Doubling down on their discovery demands in the college admissions bribery case, “Full House” actress Lori Loughlin and her fashion designer husband told a federal judge Thursday that the government waited a year and a half to turn over evidence they see as exculpatory.

BOSTON (CN) — Doubling down on their discovery demands in the college admissions bribery case, “Full House” actress Lori Loughlin and her fashion designer husband told a federal judge Thursday that the government waited a year and a half to turn over evidence they see as exculpatory.

Loughlin and husband Mossimo Giannulli filed their latest brief in conjunction with a hearing this morning where a federal judge set their trial for October.

Along with dozens of other prominent families across the country, the couple were indicted last year on charges that they had paid bribes to misrepresent their daughters as recruits for the University of Southern California crew team — a designation that would reduce expectations of the girls on the academic side of the college-application process.
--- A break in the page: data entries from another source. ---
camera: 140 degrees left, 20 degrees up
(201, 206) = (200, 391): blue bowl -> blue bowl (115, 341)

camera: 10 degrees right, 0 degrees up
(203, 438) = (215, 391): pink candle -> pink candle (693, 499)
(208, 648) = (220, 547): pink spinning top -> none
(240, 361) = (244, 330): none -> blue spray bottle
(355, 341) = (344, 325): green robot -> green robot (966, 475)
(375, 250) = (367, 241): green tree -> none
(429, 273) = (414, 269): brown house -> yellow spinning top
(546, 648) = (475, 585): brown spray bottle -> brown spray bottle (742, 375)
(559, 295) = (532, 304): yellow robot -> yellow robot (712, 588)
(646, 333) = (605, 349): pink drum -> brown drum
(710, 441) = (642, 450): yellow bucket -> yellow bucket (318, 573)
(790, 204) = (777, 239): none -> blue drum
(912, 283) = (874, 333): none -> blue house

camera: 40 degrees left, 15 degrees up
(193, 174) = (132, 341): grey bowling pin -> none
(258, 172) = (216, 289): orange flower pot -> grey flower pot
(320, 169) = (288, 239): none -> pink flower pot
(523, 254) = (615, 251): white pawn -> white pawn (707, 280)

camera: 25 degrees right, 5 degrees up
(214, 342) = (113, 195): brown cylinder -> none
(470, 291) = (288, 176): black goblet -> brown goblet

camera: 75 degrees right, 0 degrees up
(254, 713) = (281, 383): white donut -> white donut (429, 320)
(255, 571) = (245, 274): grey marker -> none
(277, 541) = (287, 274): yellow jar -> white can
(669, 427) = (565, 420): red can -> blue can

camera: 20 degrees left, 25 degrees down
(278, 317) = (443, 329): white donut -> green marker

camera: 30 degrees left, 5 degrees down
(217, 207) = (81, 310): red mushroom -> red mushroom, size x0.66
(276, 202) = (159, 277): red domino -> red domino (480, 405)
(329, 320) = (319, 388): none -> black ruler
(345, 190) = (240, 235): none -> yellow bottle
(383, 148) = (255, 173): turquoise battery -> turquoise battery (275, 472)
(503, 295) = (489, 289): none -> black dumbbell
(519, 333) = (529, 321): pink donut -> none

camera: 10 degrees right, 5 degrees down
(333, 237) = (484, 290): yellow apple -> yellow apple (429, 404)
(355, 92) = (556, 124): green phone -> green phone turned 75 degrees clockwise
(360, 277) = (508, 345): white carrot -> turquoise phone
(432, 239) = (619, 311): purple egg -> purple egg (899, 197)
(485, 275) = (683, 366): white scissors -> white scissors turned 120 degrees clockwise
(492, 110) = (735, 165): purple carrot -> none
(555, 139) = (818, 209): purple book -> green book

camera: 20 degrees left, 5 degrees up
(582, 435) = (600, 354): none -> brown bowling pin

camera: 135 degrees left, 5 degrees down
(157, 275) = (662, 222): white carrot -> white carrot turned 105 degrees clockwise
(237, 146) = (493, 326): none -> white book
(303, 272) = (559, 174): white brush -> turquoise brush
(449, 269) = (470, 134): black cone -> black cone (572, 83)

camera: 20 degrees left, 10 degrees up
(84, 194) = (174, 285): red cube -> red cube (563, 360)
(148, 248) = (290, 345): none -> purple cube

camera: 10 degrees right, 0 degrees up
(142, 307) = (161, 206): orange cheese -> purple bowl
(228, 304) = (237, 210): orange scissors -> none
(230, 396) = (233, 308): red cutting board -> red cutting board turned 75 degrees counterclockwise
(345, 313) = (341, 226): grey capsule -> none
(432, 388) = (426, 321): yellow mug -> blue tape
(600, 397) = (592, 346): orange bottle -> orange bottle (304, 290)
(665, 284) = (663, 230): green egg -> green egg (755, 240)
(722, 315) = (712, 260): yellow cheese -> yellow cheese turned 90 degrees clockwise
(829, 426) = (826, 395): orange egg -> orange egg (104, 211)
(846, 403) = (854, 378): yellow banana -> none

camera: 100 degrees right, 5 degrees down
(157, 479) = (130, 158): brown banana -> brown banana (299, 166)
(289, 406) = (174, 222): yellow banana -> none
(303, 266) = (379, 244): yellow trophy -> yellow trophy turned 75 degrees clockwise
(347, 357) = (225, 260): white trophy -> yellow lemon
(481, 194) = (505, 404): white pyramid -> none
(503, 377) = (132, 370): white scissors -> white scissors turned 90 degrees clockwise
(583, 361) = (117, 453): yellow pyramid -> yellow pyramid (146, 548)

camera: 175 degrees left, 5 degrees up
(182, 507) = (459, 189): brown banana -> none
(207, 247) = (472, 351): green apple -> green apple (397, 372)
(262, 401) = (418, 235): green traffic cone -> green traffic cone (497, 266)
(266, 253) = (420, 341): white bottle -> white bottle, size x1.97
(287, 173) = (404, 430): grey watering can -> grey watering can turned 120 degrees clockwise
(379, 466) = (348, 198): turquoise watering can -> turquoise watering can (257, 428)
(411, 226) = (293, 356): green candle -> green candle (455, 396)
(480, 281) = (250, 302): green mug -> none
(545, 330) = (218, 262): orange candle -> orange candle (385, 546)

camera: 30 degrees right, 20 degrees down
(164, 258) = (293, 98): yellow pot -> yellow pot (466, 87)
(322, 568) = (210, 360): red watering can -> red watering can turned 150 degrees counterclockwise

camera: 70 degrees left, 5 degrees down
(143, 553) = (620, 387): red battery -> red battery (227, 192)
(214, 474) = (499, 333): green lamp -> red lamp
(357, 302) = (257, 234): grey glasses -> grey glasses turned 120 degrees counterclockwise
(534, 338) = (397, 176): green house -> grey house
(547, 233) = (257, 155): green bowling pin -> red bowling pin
Denying any wrongdoing, however, Loughlin and Giannulli insist that Rick Singer, the convicted mastermind of the admissions scandal, gave them the impression that, rather than bribing a coach, they had merely given USC lawful donations to helping their children’s chances.

Lawyers for the couple say that the government waited until Wednesday to release iPhone notes from Singer in which he details how the government has been coercing him into entrapment.

"Singer's notes say that the FBI agents repeatedly yelled at him, instructed him to lie, and directed him not to mention on the recorded calls that he had previously told the clients that their payments would be 'donation' that would go 'to the university program not the coach,'" Thursday’s filing states.

Loughlin and Giannulli are represented by solo practitioner Mark Beck as well as attorneys at Latham & Watkins; Donnelly Conroy; and Scheper Kim.

U.S. District Judge Nathaniel Gorton set the couple’s Oct. 5 trial date at a hearing this morning on the heels of a Wednesday motion that said the couple expected to be exonerated by new evidence.

“Loud and abrasive call with agents,” one of Singer’s notes states, as quoted in the Wednesday filing. “They continue to ask me to tell a fib and not restate what I told my clients as to where the money was going — to the program and not the coach and that it was a donation and they want it to be a payment.”

Attorneys for the parents say the substantial amount of evidence, outstanding pretrial motions and general complexity of the case made a trial this fall impossible and that there should be no trial before next February.

Loughlin rose to fame in the 1990s as Aunt Becky on the sitcom “Full House.” Before her recent legal troubles caused the Hallmark channel to sever ties, the actress was experiencing something of a second act as the star of made-for-TV romantic comedies.

Authorities say she and Giannulli paid $500,000 to get their daughters into USC as recruits to the rowing team — a scheme they dressed up further by sending Singer photos of the teens posing on rowing machines to create fake athletic profiles.

Singer, who pleaded guilty to orchestrating the scheme, used a sham charity to funnel the so-called donations to coaches who were in on the scheme.

Loughlin and Giannulli are scheduled to stand trial with six other prominent parents accused of rigging the college admissions system. Other parents who have pleaded not guilty will stand trial in January 2021.

Among nearly two dozen parents who pleaded guilty, “Desperate Housewives” star Felicity Huffman was sentenced to two weeks in prison for paying $15,000 to have a proctor correct her daughter’s SAT answers.